1) A first pass of lexical data collection was carried out from the scientific literature which have identified alleged prehistoric loanwords as the primary basis for the dataset. Throughout the review process further lexical data continued to be added to the dataset as it was identified resulting in a dataset of 2976 unique lexemes in the final released (1.0) version of the dataset. This initial phase of data collection also assigned classifications to groups of variant vocabulary that likely share some common history. Of the 2976 lexemes in the dataset ultimately 962 unique classes were identified. Each lexeme was also given a semantic classification for an additional way in which the data could be manipulated and filtered.
2) The next phase of the project was to add attestation data to the dataset and to verify the linguistic forms as they are attested in published text editions of ancient authors and documentary texts (inscriptions and papyri). This stage addressed one of the shortcomings of the literature where this information is not always systematically recorded, but is crucial for establishing a context for each lexeme which in turn provides criteria by which the philological reliability of a given data-point may be assessed.
3) The third phase of the project was to devise a system for philological reliability judgements based on a review of the philological data. These were made on the basis of various criteria including the date of the text’s composition (which for Ancient Greek may range from second millennium BCE Mycenaean Greek texts to texts from Late Antiquity from the latter half of the first millennium CE), modality of transmission (authors transmitted by the medieval manuscript tradition, epigraphic documents or papyri), and textual genre (literary, documentary, or grammatical literature). This provided an additional measure for which the relative reliability of data could be assessed across the dataset as a whole.

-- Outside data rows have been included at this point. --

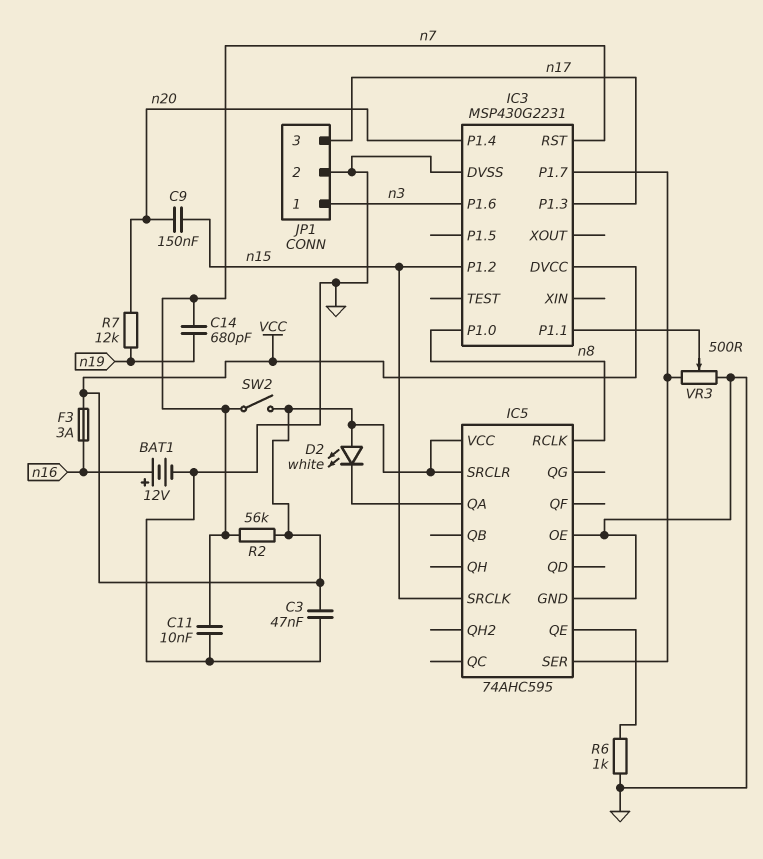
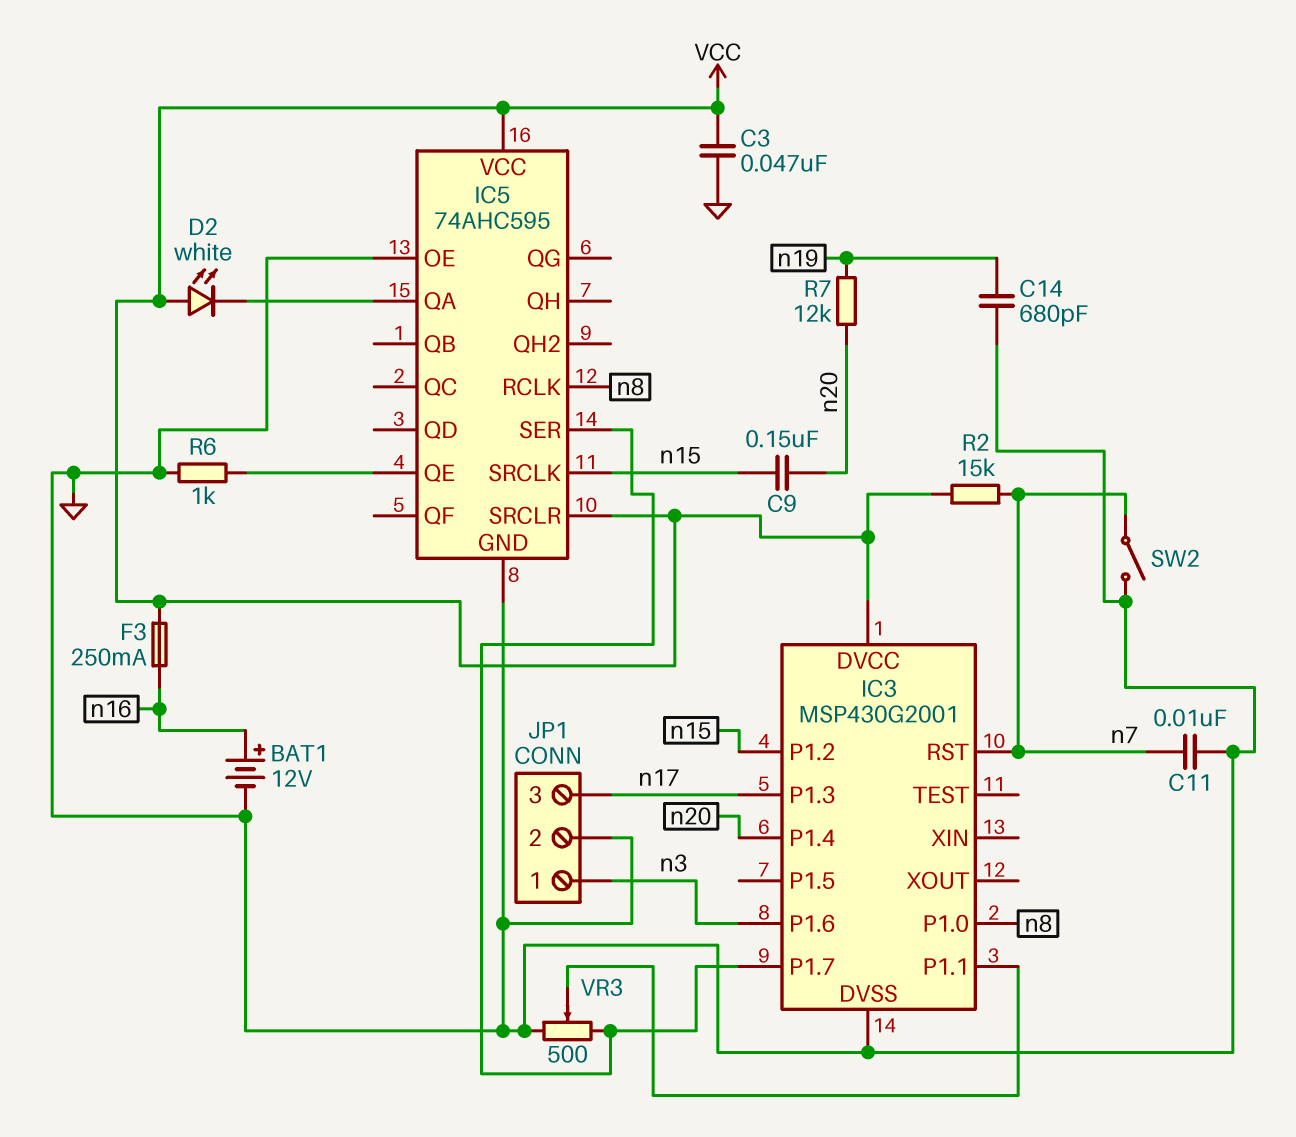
C14: 680pF (n7, n19) -> 680pF (GND, n19)
F3: 3A (VCC, n16) -> 250mA (VCC, n16)
IC3: MSP430G2231 -> MSP430G2001
R2: 56k (VCC, n7) -> 15k (VCC, n7)
SW2: switch (VCC, n7) -> switch (GND, n7)

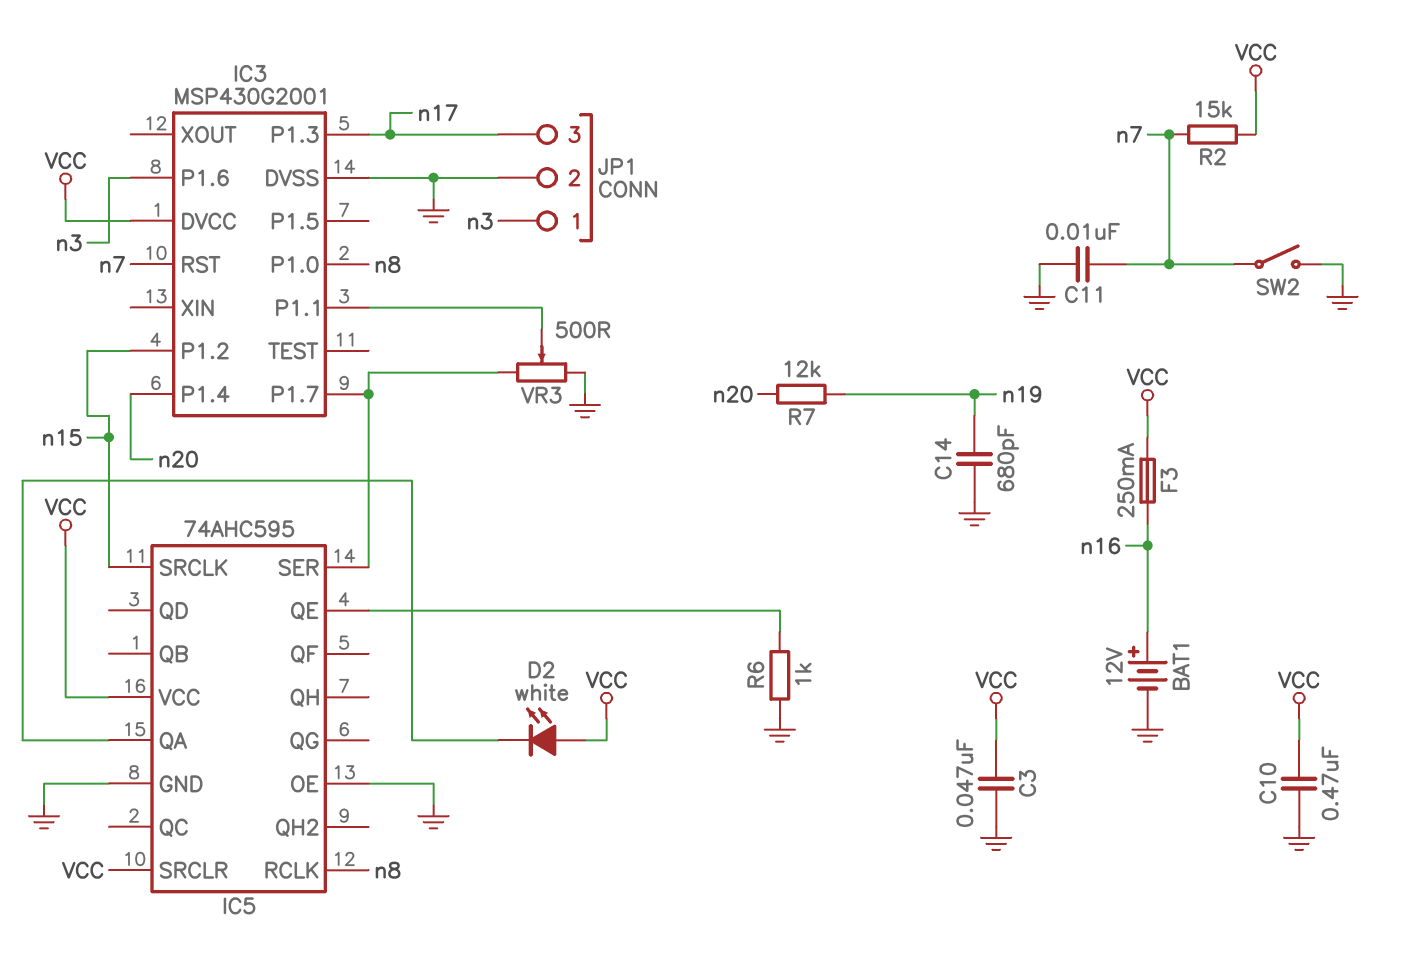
C9: 150nF (n15, n20) -> none
C10: none -> 470nF (GND, VCC)

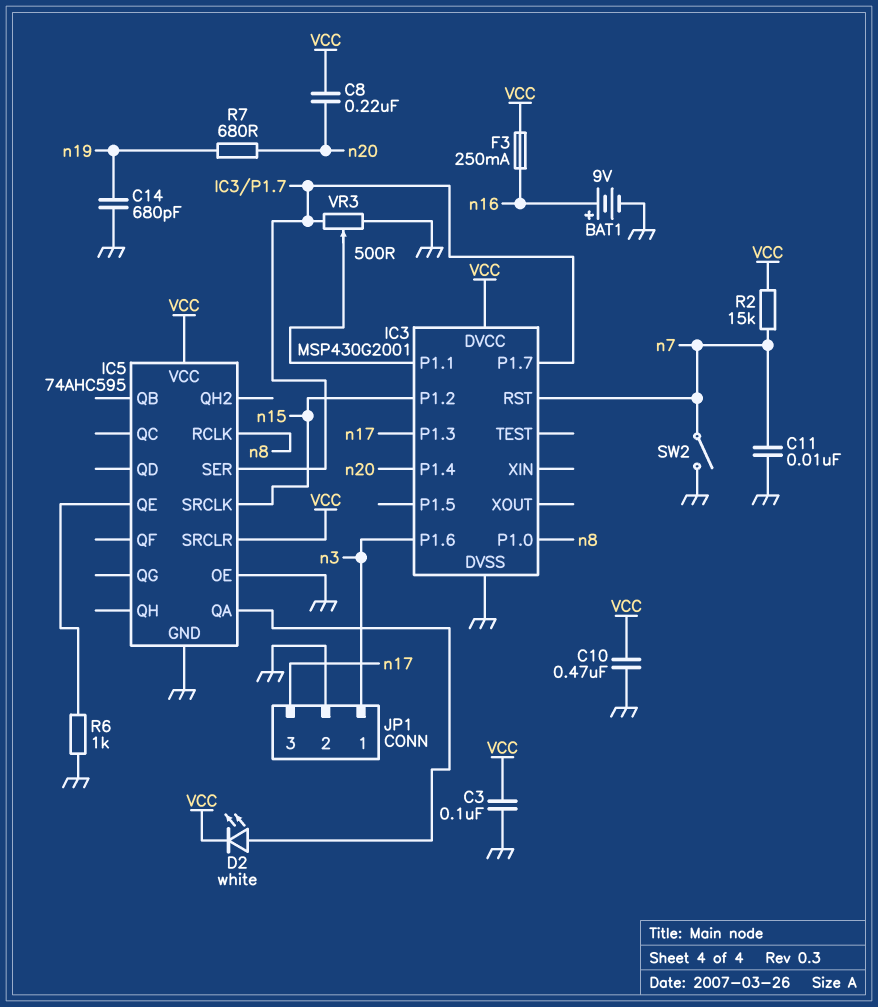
BAT1: 12V (plus n16, minus GND) -> 9V (plus n16, minus GND)
C3: 47nF (GND, VCC) -> 100nF (GND, VCC)
C8: none -> 220nF (VCC, n20)
D2: LED white (A VCC, K IC5/QA) -> LED white (A IC5/QA, K VCC)
R7: 12k (n19, n20) -> 680 (n19, n20)

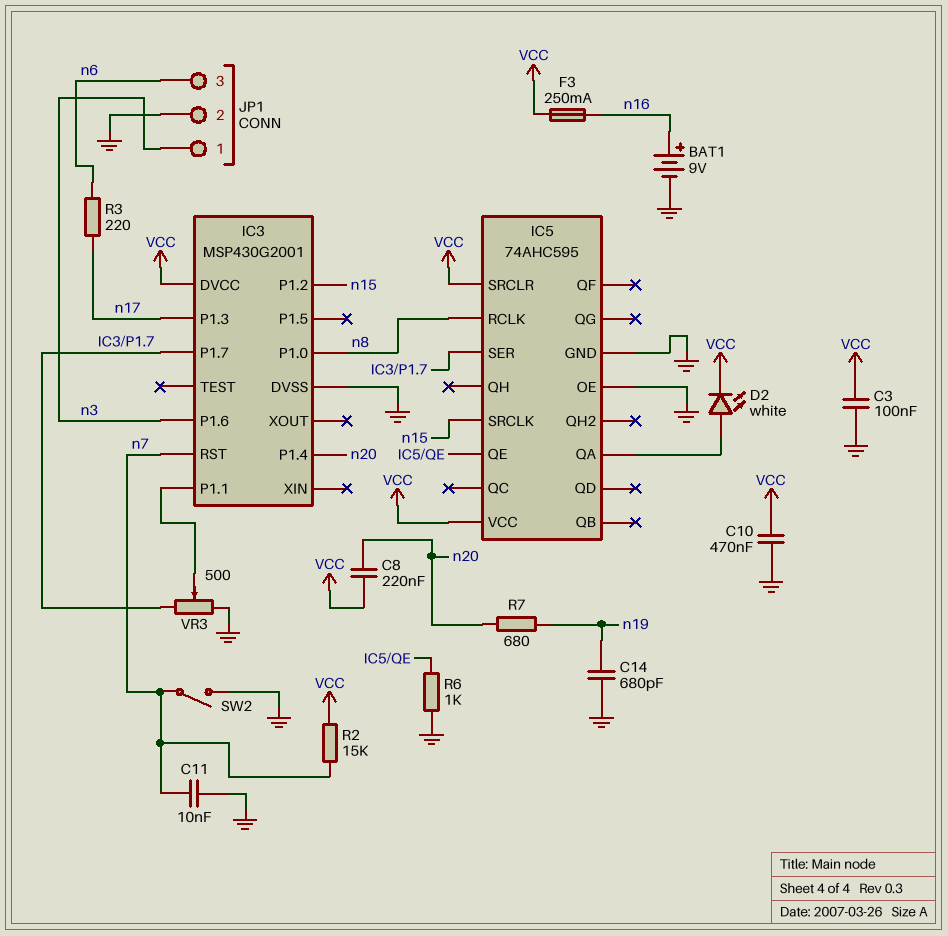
JP1 pin 3: n17 -> n6
R3: none -> 220 (n6, n17)

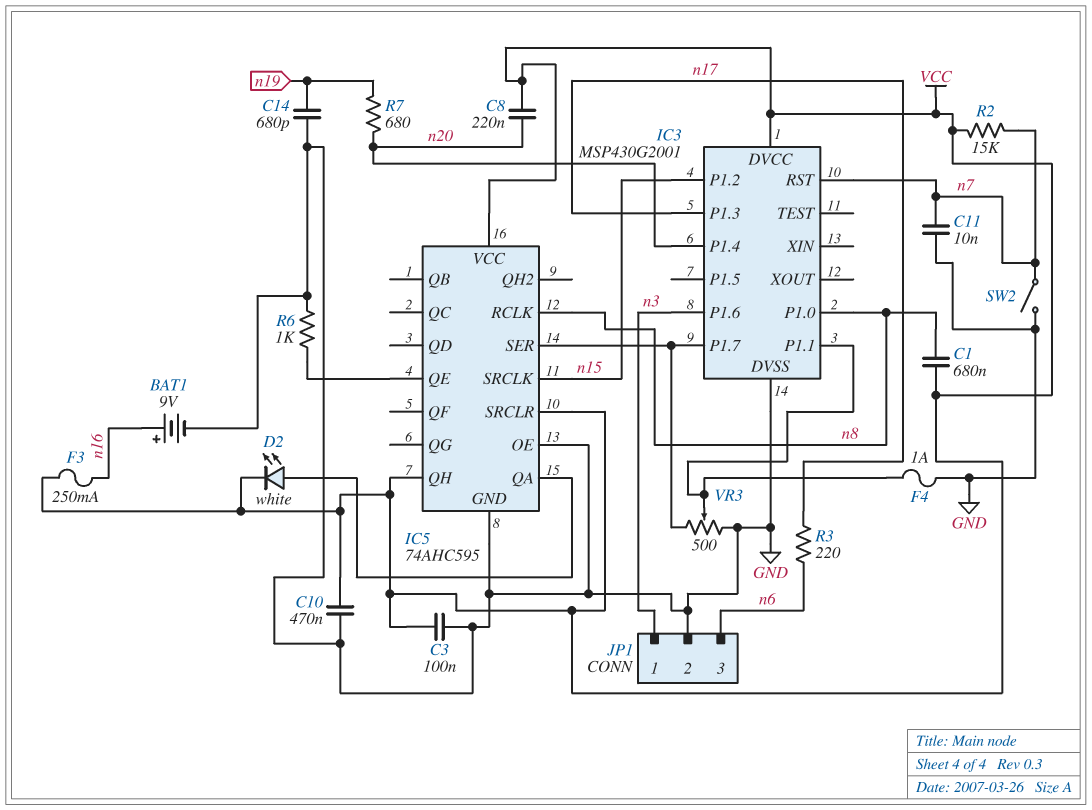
C1: none -> 680nF (VCC, n8)
F4: none -> 1A (GND, IC3/P1.1)
IC5 pin QH: none -> VCC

4) As the philological reliability judgements were implemented, we devised methods to attempt to more precisely identify recent prehistoric borrowings using an archaeolinguistic approach. A pilot study was devised taking lexical data in semantic fields pertaining to new technologies and construction terminology particular to the archaeological culture of the Late Bronze Age Aegean. From a survey of the high-reliability lexemes and their variants in this sample we identified three phonological features and one morphological feature that could potentially be ascribed to a prehistoric language recently in contact with Ancient Greek.

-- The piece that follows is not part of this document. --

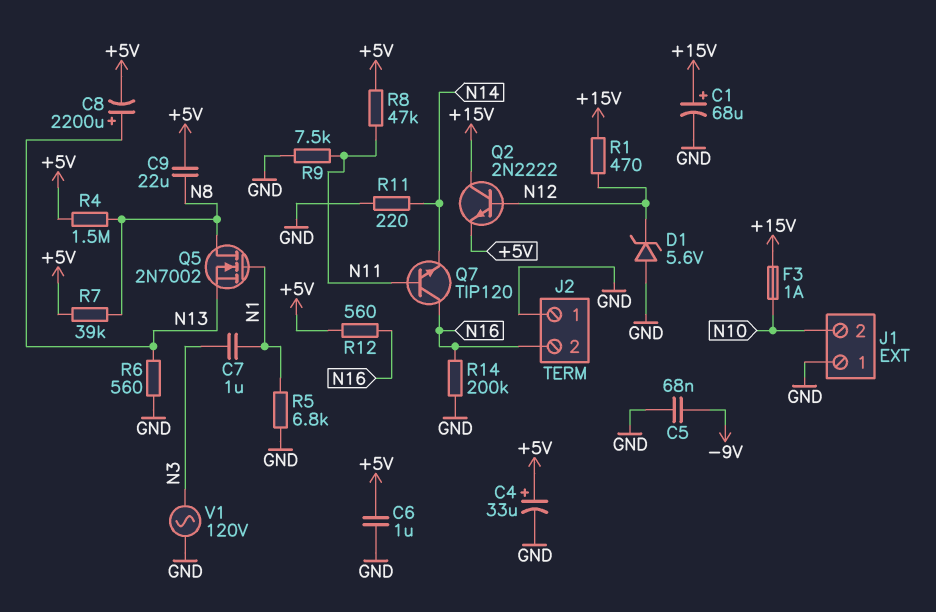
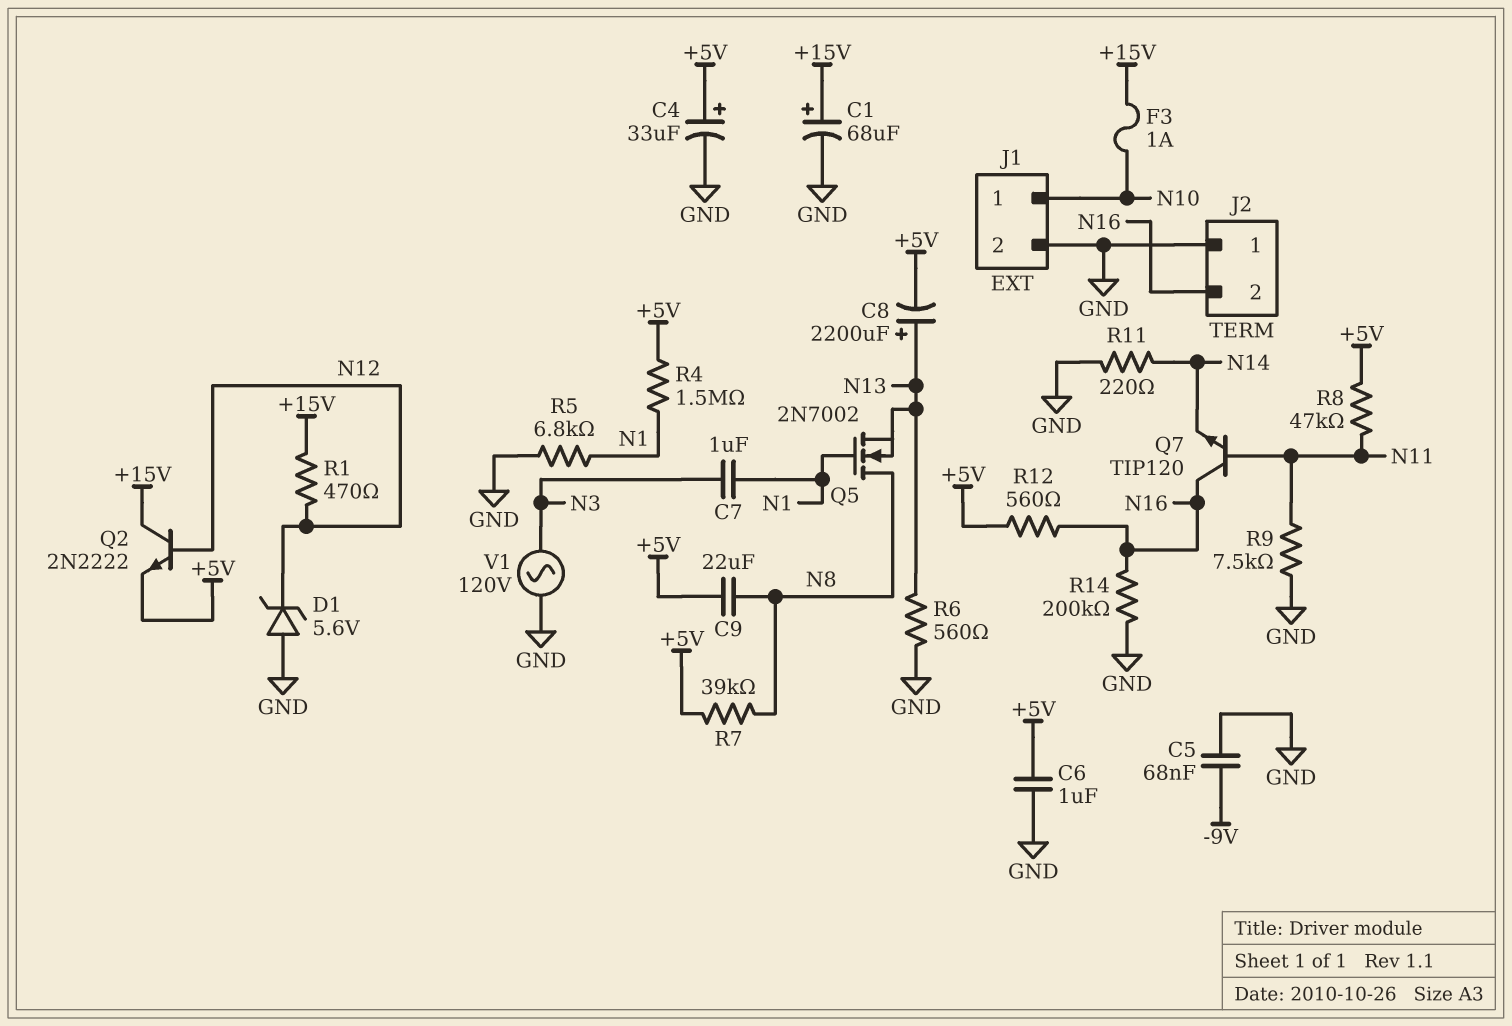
J1 pin 1: GND -> N10
J1 pin 2: N10 -> GND
R4: 1.5M (+5V, N8) -> 1.5M (+5V, N1)

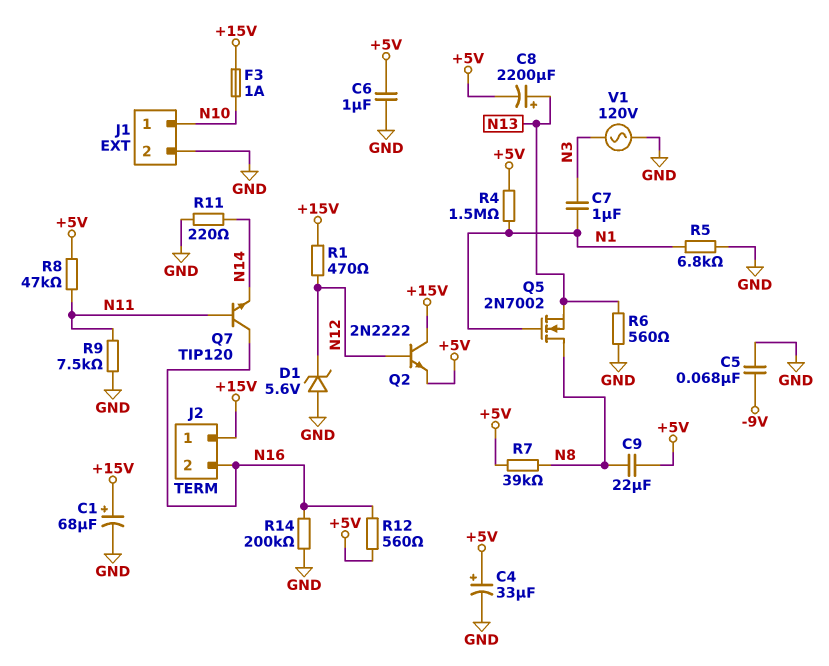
J2 pin 1: GND -> +15V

5) The final phase of the project incorporated a comprehensive bibliographic review of the most relevant literature (etymological lexica, specialised lexicographical studies, individual studies) for all lexical data included in the dataset and the annotation in the notes field where alternative analyses are possible or have been proposed.
6) In addition to the dataset which was the primary output of the project, the project produced 3 scientific papers and 4 conference presentations. The project also organised an international conference titled “New Perspectives in the Early History of Ancient Greek” at the host institution.

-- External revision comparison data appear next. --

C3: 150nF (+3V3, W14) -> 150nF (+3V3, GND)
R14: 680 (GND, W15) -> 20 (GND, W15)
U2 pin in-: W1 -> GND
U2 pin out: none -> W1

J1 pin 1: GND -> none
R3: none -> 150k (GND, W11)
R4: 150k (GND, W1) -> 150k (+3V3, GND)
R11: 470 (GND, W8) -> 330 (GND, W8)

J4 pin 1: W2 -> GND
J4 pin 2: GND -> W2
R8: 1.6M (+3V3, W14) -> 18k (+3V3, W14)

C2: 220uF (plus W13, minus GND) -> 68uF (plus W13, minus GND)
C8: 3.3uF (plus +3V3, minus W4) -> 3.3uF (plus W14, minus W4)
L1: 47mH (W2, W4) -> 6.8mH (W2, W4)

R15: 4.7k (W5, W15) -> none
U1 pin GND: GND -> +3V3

7) The project also contributed to the professional development of the researcher through training activities undertaken in Balto-Slavic historical linguistics and dialectology, whose better documented dispersals and recorded history of language contact provides an important parallel case study to the main research activities of the project.
Potential future developments of the project include: (a) establishing collaborations with researchers in prehistoric archaeology (including archaeobotany and zooarchaeology) to integrate the linguistic data with concrete archaeological data in order to better elucidate the historical contexts when and where loanword borrowing events took place; and (b) build an online web-based interface for the dataset in order to make the published dataset more accessible and make the information able to be more systematically exploited by both researchers and the general public.